Corporate crime refers to the misconducts committed by a company or individuals acting on behalf of a business entity. When the issue of crime features, humans as a whole tend to focus on the violent ones and often overlook a crime in the act of outright violence. Society tends to tune out or ignore the corporate for several reasons (Mars, 2018). The offense mostly involves a nexus operating within the larger organizations and therefore finding the perpetrator is challenging. Secondly, the crime is committed by individuals who features as the best role models in society. Ideally, the society considers the role models as having much and never expects them to risk breaking the law; hence the astonishment upon detection makes people overlook them.
Almost all fields experience white collar crimes. In medicine and health care delivery, health care fraud is the most experienced (Mars, 2018). The standard type during marketing, advertising and sales are billing for services at a cost higher than the market price, convincing patients to undertake unnecessary treatments and tests. Also, exaggeration of the illness consequences aiming to justify coding and referral is common. For instance, recently the FBI examined 90 individuals comprising of licensed medical professionals, nurses and general practitioner, later charged for alleged engagement in a scheme involving US$430 million in fabricated billing.

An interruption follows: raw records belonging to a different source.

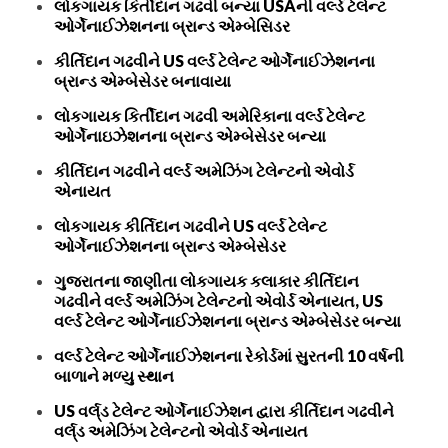
લોકગાયક કિર્તીદાન ગઢવી બન્યા USAની વર્લ્ડ ટેલેન્ટ
ઓર્ગેનાઈઝેશનના બ્રાન્ડ એમ્બેસિડર
કીર્તિદાન ગઢવીને US વર્લ્ડ ટેલેન્ટ ઓર્ગેનાઈઝેશનના
બ્રાન્ડ એમ્બેસેડર બનાવાયા
લોકગાયક કિર્તીદાન ગઢવી અમેરિકાના વર્લ્ડ ટેલેન્ટ
ઓર્ગેનાઇઝેશનના બ્રાન્ડ એમ્બેસેડર બન્યા
કીર્તિદાન ગઢવીને વર્લ્ડ અમેઝિંગ ટેલેન્ટનો એવોર્ડ
એનાયત
લોકગાયક કીર્તિદાન ગઢવીને US વર્લ્ડ ટેલેન્ટ
ઓર્ગેનાઈઝેશનના બ્રાન્ડ એમ્બેસેડર
ગુજરાતના જાણીતા લોકગાયક કલાકાર કીર્તિદાન
ગઢવીને વર્લ્ડ અમેઝિંગ ટેલેન્ટનો એવોર્ડ એનાયત, US
વર્લ્ડ ટેલેન્ટ ઓર્ગેનાઈઝેશનના બ્રાન્ડ એમ્બેસેડર બન્યા
વર્લ્ડ ટેલેન્ટ ઓર્ગેનાઈઝેશનના રેકોર્ડમાં સુરતની 10 વર્ષની
બાળાને મળ્યુ સ્થાન
US વર્લ્‌ડ ટેલેન્ટ ઓર્ગેનાઈઝેશન દ્વારા કીર્તિદાન ગઢવીને
વર્લ્‌ડ અમેઝિંગ ટેલેન્ટનો એવોર્ડ એનાયત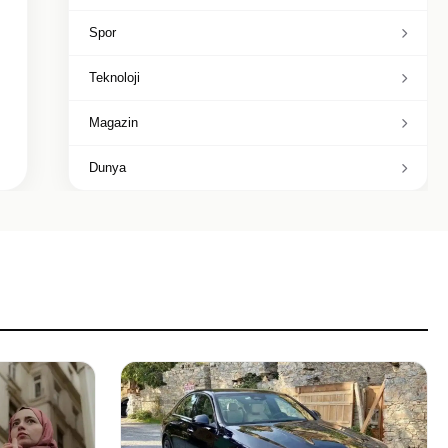
Spor
Teknoloji
Magazin
Dunya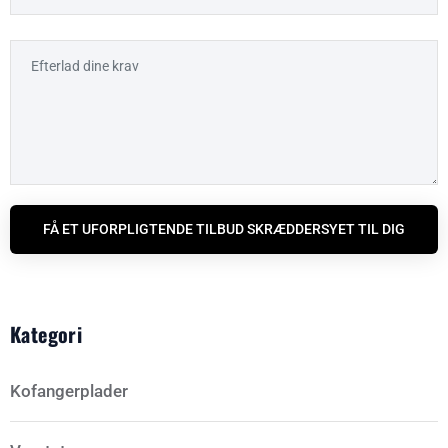
FÅ ET UFORPLIGTENDE TILBUD SKRÆDDERSYET TIL DIG
Kategori
Kofangerplader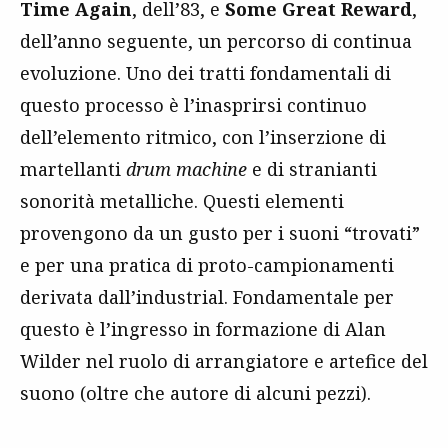
Time Again
, dell’83, e
Some Great Reward
,
dell’anno seguente, un percorso di continua
evoluzione. Uno dei tratti fondamentali di
questo processo è l’inasprirsi continuo
dell’elemento ritmico, con l’inserzione di
martellanti
drum machine
e di stranianti
sonorità metalliche. Questi elementi
provengono da un gusto per i suoni “trovati”
e per una pratica di proto-campionamenti
derivata dall’industrial. Fondamentale per
questo è l’ingresso in formazione di Alan
Wilder nel ruolo di arrangiatore e artefice del
suono (oltre che autore di alcuni pezzi).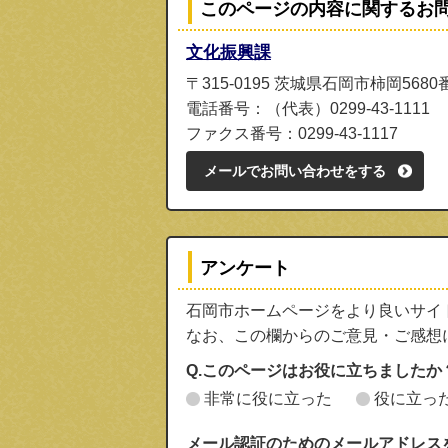
このページの内容に関するお
文化振興課
〒315-0195 茨城県石岡市柿岡5680
電話番号：（代表）0299-43-1111
ファクス番号：0299-43-1117
メールでお問い合わせをする
アンケート
石岡市ホームページをより良いサイ
なお、この欄からのご意見・ご感想
Q.このページはお役に立ちましたか
非常に役に立った
役に立っ
メール認証のためのメールアドレス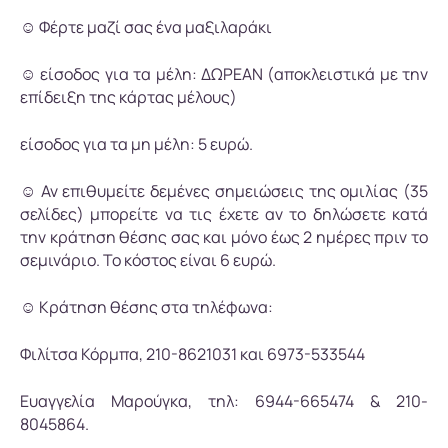
☺ Φέρτε μαζί σας ένα μαξιλαράκι
☺ είσοδος για τα μέλη: ΔΩΡΕΑΝ (αποκλειστικά με την
επίδειξη της κάρτας μέλους)
είσοδος για τα μη μέλη: 5 ευρώ.
☺ Αν επιθυμείτε δεμένες σημειώσεις της ομιλίας (35
σελίδες) μπορείτε να τις έχετε αν το δηλώσετε κατά
την κράτηση θέσης σας και μόνο έως 2 ημέρες πριν το
σεμινάριο. Το κόστος είναι 6 ευρώ.
☺ Κράτηση θέσης στα τηλέφωνα:
Φιλίτσα Κόρμπα, 210-8621031 και 6973-533544
Ευαγγελία Μαρούγκα, τηλ: 6944-665474 & 210-
8045864.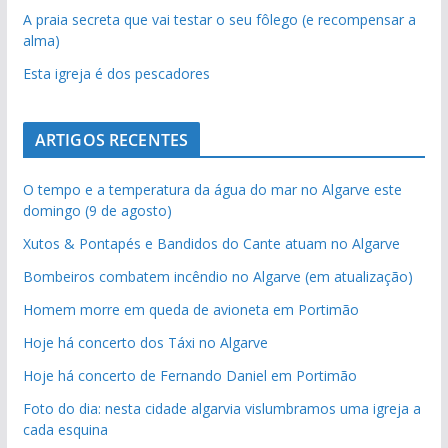
A praia secreta que vai testar o seu fôlego (e recompensar a
alma)
Esta igreja é dos pescadores
ARTIGOS RECENTES
O tempo e a temperatura da água do mar no Algarve este
domingo (9 de agosto)
Xutos & Pontapés e Bandidos do Cante atuam no Algarve
Bombeiros combatem incêndio no Algarve (em atualização)
Homem morre em queda de avioneta em Portimão
Hoje há concerto dos Táxi no Algarve
Hoje há concerto de Fernando Daniel em Portimão
Foto do dia: nesta cidade algarvia vislumbramos uma igreja a
cada esquina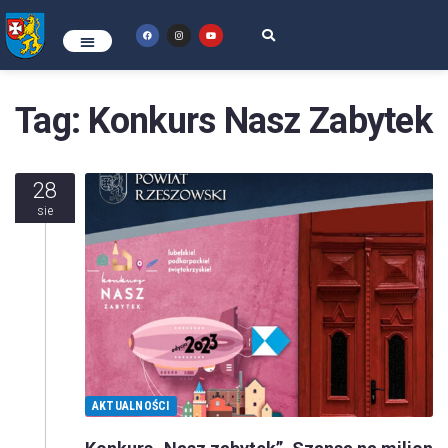
Tag:
Konkurs Nasz Zabytek
28
sie
AKTUALNOŚCI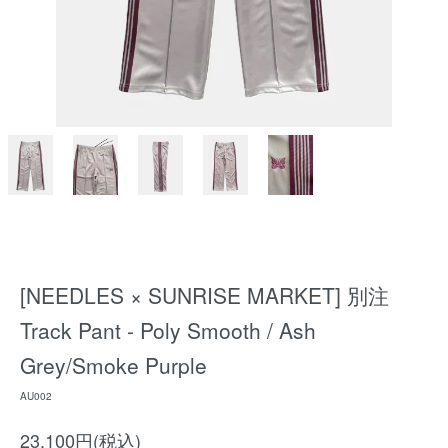
[NEEDLES × SUNRISE MARKET] 別注
Track Pant - Poly Smooth / Ash
Grey/Smoke Purple
AU002
23,100円(税込)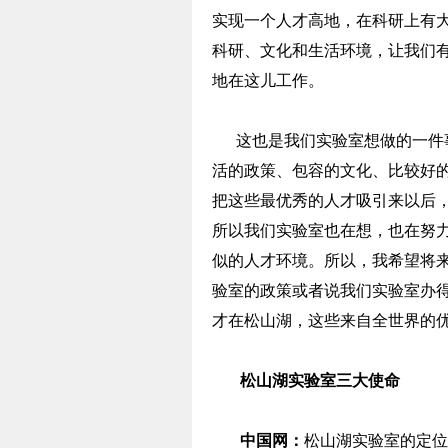
实现一个人才高地，在科研上有
科研、文化和生活环境，让我们
地在这儿工作。
这也是我们实验室想做的一件事
活的政策、包容的文化、比较好
把这些最优秀的人才吸引来以后
所以我们实验室也在想，也在努
似的人才环境。所以，我希望将来
验室的政策或者说我们实验室办
才在松山湖，这些来自全世界的
松山湖实验室三大使命
中国网：
松山湖实验室的定位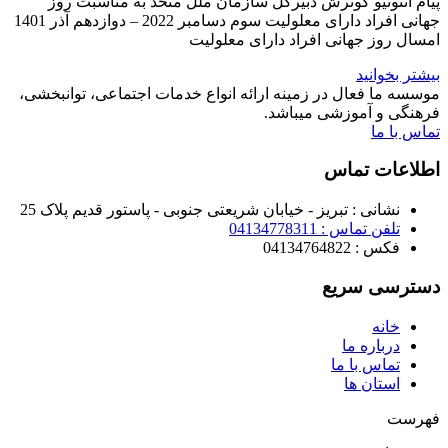
پیام آنتونیو گوترش دبیرکل سازمان ملل متحد به مناسبت روز
جهانی افراد دارای معلولیت سوم دسامبر 2022 – دوازدهم آذر 1401
امسال روز جهانی افراد دارای معلولیت
بیشتر بخوانید
موسسه ما فعال در زمینه ارائه انواع خدمات اجتماعی، توانبخشی،
فرهنگی و آموزشی میباشد.
تماس با ما
اطلاعات تماس
نشانی : تبریز - خیابان شریعتی جنوبی - پاستور قدیم پلاک 25
تلفن تماس : 04134778311
فکس : 04134764822
دسترسی سریع
خانه
درباره ما
تماس با ما
استان ها
فهرست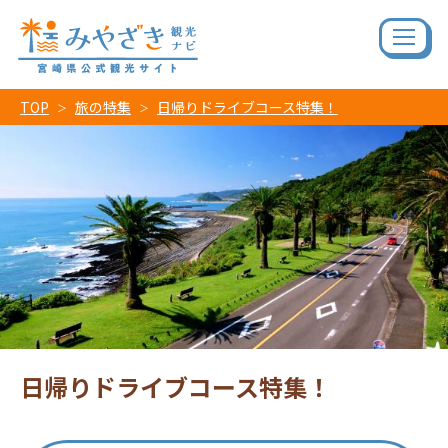
TOP
旅の特集
日帰りドライブコース特集！
日帰りドライブコース特集！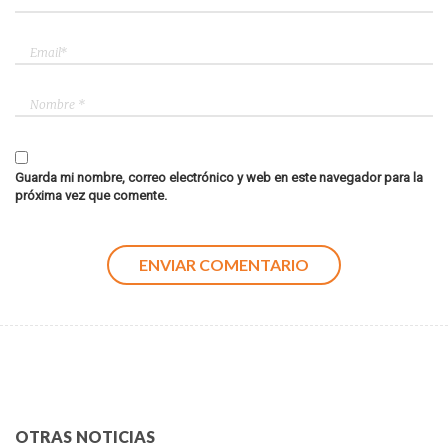
Guarda mi nombre, correo electrónico y web en este navegador para la
próxima vez que comente.
OTRAS NOTICIAS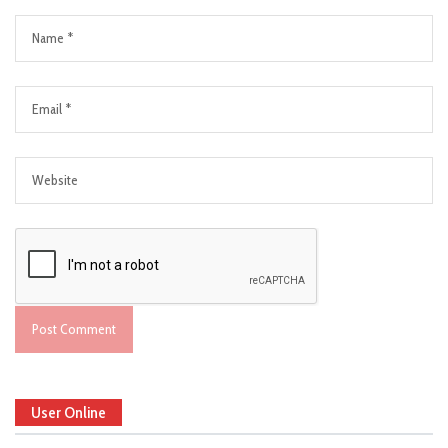
User Online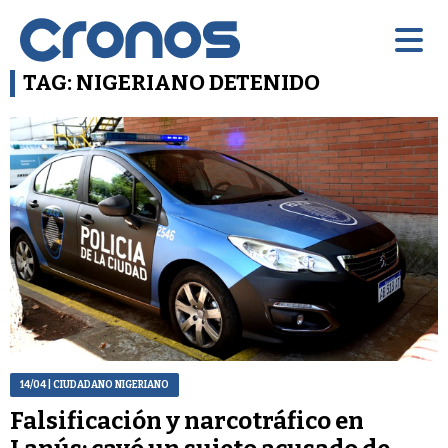
TAG: NIGERIANO DETENIDO
14/04
| CIUDADANO NIGERIANO
Falsificación y narcotráfico en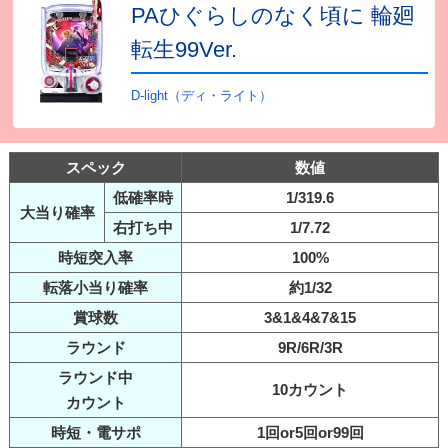
PAひぐらしのなく頃に 輪廻
転生99Ver.
D-light（ディ・ライト）
スペック
数値
低確率時
1/319.6
大当り確率
右打ち中
1/7.72
時短突入率
100%
転落小当り確率
約1/32
賞球数
3&1&4&7&15
ラウンド
9R/6R/3R
ラウンド中
10カウント
カウント
時短・電サポ
1回or5回or99回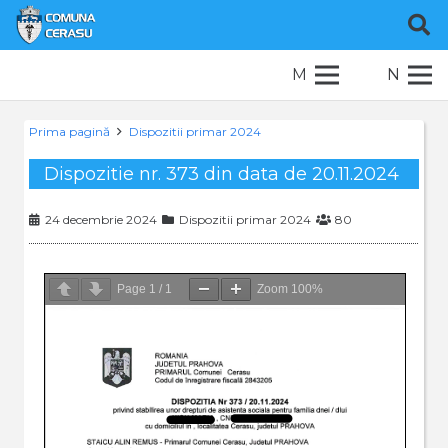
M
N
Prima pagină
Dispozitii primar 2024
Dispozitie nr. 373 din data de 20.11.2024
24 decembrie 2024
Dispozitii primar 2024
80
Page
1
/
1
Zoom
100%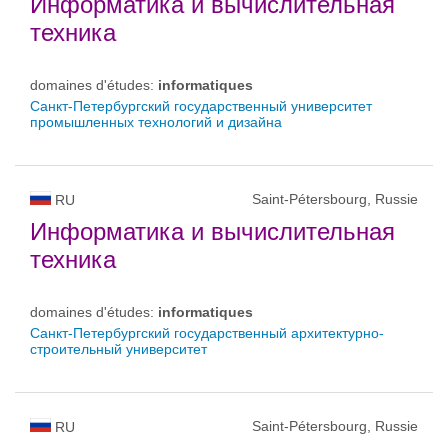
Информатика и вычислительная
техника
domaines d'études:
informatiques
Санкт-Петербургский государственный университет
промышленных технологий и дизайна
Saint-Pétersbourg, Russie
RU
Информатика и вычислительная
техника
domaines d'études:
informatiques
Санкт-Петербургский государственный архитектурно-
строительный университет
Saint-Pétersbourg, Russie
RU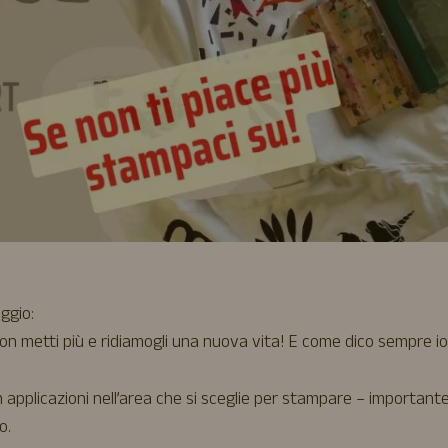
ggio:
on metti più e ridiamogli una nuova vita! E come dico sempre io
 applicazioni nell’area che si sceglie per stampare – important
o.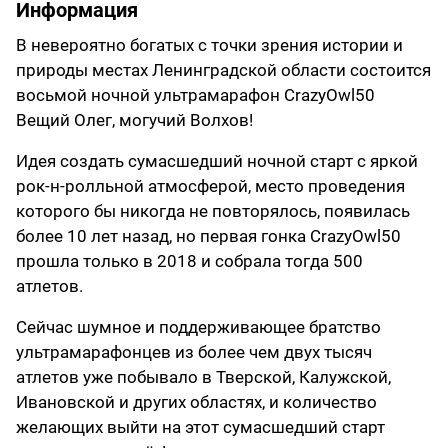
Информация
В невероятно богатых с точки зрения истории и
природы местах Ленинградской области состоится
восьмой ночной ультрамарафон CrazyOwl50
Вещий Олег, могучий Волхов!
Идея создать сумасшедший ночной старт с яркой
рок-н-ролльной атмосферой, место проведения
которого бы никогда не повторялось, появилась
более 10 лет назад, но первая гонка CrazyOwl50
прошла только в 2018 и собрала тогда 500
атлетов.
Сейчас шумное и поддерживающее братство
ультрамарафонцев из более чем двух тысяч
атлетов уже побывало в Тверской, Калужской,
Ивановской и других областях, и количество
желающих выйти на этот сумасшедший старт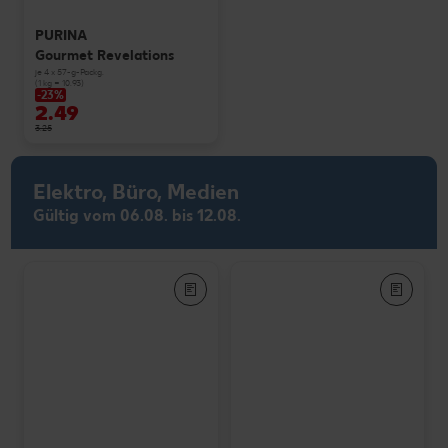
PURINA
Gourmet Revelations
je 4 x 57-g-Packg.
(1 kg = 10.93)
-23%
2.49
3.25
Elektro, Büro, Medien
Gültig vom 06.08. bis 12.08.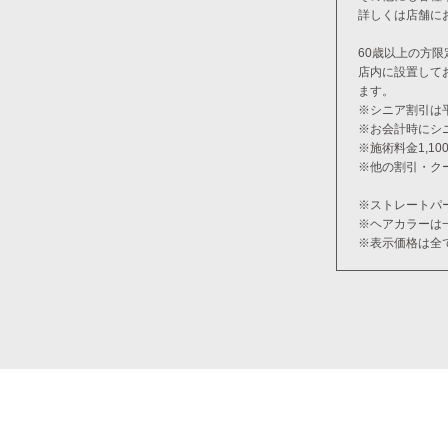
詳しくは店舗に
60歳以上の方限
店内に設置して
ます。
※シニア割引は
※お会計時にシ
※施術料金1,1
※他の割引・ク
※ストレートパ
※ヘアカラーは
※表示価格は全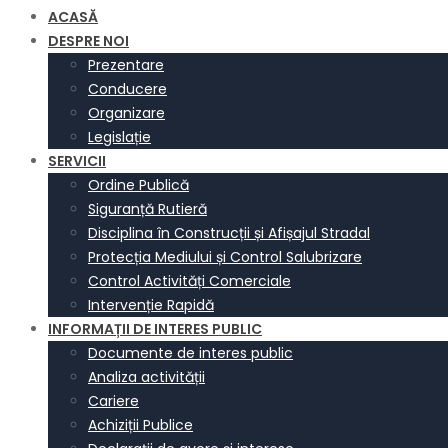
ACASĂ
DESPRE NOI
Prezentare
Conducere
Organizare
Legislație
SERVICII
Ordine Publică
Siguranță Rutieră
Disciplina în Construcții și Afișajul Stradal
Protecția Mediului și Control Salubrizare
Control Activități Comerciale
Intervenție Rapidă
INFORMAȚII DE INTERES PUBLIC
Documente de interes public
Analiza activității
Cariere
Achiziții Publice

Although the white collar crimes characterize deceit and lacking the application of violence, these type of crime is severe than other crimes (Payne, 2018). The motive behind the scam is to obtain or avoid losing money for business or personal advantage which in effect devastate families through wiping life savings. Also, it can cost investors or destroy an entity.
Reference
Mars, G. (Ed.). (2018). Occupational crime. Routledge.
Payne, B. K. (2018). White-Collar Cybercrime: White-Collar Crime, Cybercrime, or Both. Criminology, Crim. Just. L & Soc’y, 19, 16.